Volksmund, kulinarisch

(k)ein Kochbuch

ProgrammZeitung 4/2003, Kulturjournal für die Region Basel
www.programmzeitung.ch

Mit dem Zufall als Reiseführer begibt sich ‹Choucroute au Curry par hasard› auf eine nicht nur kulinarische Reise durch die Schweiz.

Das Register vereint so unterschiedliche Stichworte wie ‹Aromat›, ‹Birchermüesli›, ‹Fernweh›, ‹Schweinswürstli›, ‹Töffli› und ‹Tropen›. Sie stehen für Impressionen einer Reise durch die Schweiz, auf der nach dem Zufallsprinzip Menschen angesprochen und um ein Rezept gebeten wurden. «In fünfzig Rezepten durch die Schweiz», so der Untertitel des Buches, ist dennoch kein Kochbuch – obwohl es von einem Rezeptautor geprüft wurde. Vielmehr entstand eine launige Collage von Momentaufnahmen aus dem helvetischen Alltag, wofür die Rezepte eher so etwas wie einen raffinierten Vorwand bilden. Das Essen ist als Gesprächsthema ebenso universell wie das Wetter, jedoch ungleich ergiebiger – schnell gelangt man vom Lieblingsgericht zu Geschichten, Erinnerungen und Lebensweisheiten.

Die meisten Rezepte sind eher von ethnologischem als von gastronomischem Interesse, die Würze des Werkes liegt denn auch im ‹Beigemüse›. Persönliche Angaben zum Rezept skizzieren einen kulinarischen Horizont, wo Traditionelles mit Exotischem verknüpft und stets das Praktische im Auge behalten wird.
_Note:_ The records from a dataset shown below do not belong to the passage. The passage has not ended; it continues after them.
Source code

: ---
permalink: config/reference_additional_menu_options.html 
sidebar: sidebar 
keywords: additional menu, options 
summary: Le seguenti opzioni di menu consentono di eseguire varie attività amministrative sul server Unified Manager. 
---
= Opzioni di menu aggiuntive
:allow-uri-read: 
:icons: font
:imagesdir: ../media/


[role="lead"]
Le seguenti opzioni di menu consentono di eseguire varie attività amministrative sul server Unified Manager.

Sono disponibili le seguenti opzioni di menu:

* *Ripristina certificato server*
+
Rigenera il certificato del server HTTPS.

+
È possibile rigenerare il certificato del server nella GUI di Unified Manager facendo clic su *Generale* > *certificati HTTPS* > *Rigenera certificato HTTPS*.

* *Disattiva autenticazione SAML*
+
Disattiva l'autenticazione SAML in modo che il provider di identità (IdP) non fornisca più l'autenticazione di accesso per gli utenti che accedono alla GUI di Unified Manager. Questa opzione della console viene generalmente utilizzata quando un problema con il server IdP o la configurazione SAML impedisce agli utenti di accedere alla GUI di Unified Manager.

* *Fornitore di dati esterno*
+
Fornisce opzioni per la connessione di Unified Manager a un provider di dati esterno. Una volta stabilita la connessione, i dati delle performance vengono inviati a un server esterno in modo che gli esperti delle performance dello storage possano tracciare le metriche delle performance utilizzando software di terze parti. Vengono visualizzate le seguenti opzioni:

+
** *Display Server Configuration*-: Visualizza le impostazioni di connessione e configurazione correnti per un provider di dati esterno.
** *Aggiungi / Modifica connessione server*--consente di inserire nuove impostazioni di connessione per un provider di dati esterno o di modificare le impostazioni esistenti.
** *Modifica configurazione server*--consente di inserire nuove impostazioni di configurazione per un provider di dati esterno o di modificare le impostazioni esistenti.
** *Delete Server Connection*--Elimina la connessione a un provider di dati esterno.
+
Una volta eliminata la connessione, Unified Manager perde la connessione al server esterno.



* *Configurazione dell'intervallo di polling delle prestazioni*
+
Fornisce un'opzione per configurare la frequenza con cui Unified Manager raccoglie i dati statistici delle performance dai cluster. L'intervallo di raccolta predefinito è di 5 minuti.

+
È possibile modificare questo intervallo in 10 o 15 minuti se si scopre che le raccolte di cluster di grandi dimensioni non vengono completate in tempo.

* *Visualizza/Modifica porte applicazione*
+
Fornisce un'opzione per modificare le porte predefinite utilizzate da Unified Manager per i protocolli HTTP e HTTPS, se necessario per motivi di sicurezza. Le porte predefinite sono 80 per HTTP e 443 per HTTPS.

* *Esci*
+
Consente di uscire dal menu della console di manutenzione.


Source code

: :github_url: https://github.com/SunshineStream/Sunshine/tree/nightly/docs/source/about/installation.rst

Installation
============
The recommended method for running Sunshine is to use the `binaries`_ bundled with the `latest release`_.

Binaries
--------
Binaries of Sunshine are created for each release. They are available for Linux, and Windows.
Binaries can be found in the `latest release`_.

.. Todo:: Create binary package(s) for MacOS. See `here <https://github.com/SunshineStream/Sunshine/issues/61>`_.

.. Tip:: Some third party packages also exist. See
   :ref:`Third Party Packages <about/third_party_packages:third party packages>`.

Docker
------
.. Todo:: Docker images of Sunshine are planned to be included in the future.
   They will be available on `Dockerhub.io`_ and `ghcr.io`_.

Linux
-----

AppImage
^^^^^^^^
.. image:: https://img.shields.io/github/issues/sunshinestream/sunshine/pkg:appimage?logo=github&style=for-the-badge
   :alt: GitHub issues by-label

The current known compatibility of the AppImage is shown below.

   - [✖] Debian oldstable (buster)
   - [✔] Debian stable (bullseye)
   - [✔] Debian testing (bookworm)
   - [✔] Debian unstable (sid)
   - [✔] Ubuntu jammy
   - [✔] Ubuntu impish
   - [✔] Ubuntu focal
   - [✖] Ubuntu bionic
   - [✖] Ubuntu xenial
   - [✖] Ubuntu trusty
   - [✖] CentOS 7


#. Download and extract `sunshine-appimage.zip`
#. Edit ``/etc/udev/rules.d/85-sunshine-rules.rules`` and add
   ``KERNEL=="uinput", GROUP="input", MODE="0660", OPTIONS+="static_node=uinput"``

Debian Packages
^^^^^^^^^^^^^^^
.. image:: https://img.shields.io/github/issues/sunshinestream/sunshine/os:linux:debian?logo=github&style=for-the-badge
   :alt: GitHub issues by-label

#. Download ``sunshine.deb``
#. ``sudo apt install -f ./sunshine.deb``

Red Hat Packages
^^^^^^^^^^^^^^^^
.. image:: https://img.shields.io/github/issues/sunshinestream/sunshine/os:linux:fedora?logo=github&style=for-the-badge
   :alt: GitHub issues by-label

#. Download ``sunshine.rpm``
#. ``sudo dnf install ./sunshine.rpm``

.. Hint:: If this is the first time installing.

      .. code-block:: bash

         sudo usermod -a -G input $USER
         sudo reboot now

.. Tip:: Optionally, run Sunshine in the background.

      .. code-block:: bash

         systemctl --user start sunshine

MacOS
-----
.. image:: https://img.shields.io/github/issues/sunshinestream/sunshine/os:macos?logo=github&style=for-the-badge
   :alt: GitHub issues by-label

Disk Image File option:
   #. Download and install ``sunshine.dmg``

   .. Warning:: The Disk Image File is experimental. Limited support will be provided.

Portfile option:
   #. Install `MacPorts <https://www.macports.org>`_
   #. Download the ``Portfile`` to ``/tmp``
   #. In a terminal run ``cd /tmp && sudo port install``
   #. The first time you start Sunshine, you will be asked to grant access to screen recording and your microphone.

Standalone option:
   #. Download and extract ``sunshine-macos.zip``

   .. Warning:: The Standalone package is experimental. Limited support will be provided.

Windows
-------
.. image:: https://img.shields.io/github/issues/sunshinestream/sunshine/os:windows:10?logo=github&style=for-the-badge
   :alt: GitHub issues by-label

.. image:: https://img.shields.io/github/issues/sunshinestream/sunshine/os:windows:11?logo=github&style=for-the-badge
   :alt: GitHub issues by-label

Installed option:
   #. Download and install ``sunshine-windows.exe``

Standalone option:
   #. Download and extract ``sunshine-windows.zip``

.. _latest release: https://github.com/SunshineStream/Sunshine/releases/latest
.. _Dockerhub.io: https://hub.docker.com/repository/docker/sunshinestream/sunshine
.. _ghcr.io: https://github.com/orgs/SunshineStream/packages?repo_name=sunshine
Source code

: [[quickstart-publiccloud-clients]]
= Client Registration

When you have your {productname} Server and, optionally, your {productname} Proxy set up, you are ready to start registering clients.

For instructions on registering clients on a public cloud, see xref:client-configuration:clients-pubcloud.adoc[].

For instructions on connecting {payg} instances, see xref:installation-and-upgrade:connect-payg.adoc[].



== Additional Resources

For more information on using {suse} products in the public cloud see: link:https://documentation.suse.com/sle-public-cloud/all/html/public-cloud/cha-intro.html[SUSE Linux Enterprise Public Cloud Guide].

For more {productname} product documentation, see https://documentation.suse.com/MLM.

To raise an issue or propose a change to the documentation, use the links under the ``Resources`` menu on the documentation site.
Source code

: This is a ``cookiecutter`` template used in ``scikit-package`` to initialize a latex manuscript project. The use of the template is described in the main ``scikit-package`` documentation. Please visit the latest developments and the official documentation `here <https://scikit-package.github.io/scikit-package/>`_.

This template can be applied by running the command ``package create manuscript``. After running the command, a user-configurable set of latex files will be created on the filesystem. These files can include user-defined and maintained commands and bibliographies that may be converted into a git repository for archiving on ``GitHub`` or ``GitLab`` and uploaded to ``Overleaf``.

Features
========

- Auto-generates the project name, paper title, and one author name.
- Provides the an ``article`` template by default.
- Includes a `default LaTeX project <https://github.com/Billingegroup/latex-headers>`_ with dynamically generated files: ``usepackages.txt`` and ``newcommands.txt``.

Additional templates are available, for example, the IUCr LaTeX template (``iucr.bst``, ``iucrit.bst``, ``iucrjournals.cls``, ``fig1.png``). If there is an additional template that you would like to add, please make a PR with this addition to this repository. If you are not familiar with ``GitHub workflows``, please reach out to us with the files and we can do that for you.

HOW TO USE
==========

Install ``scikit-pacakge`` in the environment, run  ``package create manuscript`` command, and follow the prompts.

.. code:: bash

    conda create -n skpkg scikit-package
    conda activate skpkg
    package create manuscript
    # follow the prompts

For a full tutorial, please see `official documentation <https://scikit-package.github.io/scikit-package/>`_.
Wahre Köstlichkeiten finden sich unter den Zitaten zur Person der Befragten, die zuweilen ganze Lebensanschauungen umreissen: «Ich finde, man sollte sich nichts versagen, möglichst alles geniessen und die Leute so nehmen, wie sie sind.»

Dass sich in den einheimischen Küchen viel Eingewandertes findet, erstaunt nicht. Sowohl die Interviewten wie die Rezepte sind teilweise ausländischer Herkunft. Die Existenz fremder Kochkunst-Einflüsse bereits als Beweis für ein gelungenes interkulturelles Zusammenleben zu werten, wie dies in der Einleitung getan wird, ist jedoch allzu vereinfachend. Und damit problematisch: Kulinarisches Interesse bedingt noch keinerlei Auseinandersetzung mit der fremden Kultur, und fremdes Essen hat für den Immigranten eine gänzlich andere Bedeutung als für die Touristin.

Augenweide

Das Skizzenhafte des Projekts wurde in der Gestaltung aufgenommen. Aufgemacht wie ein pralles Notizbuch, präsentiert es sich im schwarzen Kunstledereinband mit modisch gerundeten Ecken, gedruckt auf weiches, liniertes Papier, illustriert von den Basler Künstlerinnen Claudia und Julia Müller, die die Fotos der Befragten zeichnerisch umgesetzt haben. Die kugelschreiberblauen Illustrationen und der rote Text in Grossdruck-Optik verleihen dem Buch eine kinderbunte Unbeschwertheit. Der hintergründige Pseudo-Dilettantismus, seit Jahren Markenzeichen der Müller’schen Zeichenkunst, passt perfekt zum Konzept. Die humorvollen Zeichnungen ufern stellenweise in Kritzeleien aus, verweilen gerne bei dekorativen Details wie Hemden- oder Tapetenmustern und verweigern sich erfolgreich jeglicher virtuosen Pose. Jedes Kochbuch will auch Augenweide sein – hier ist dies auf ganz neue Weise geglückt.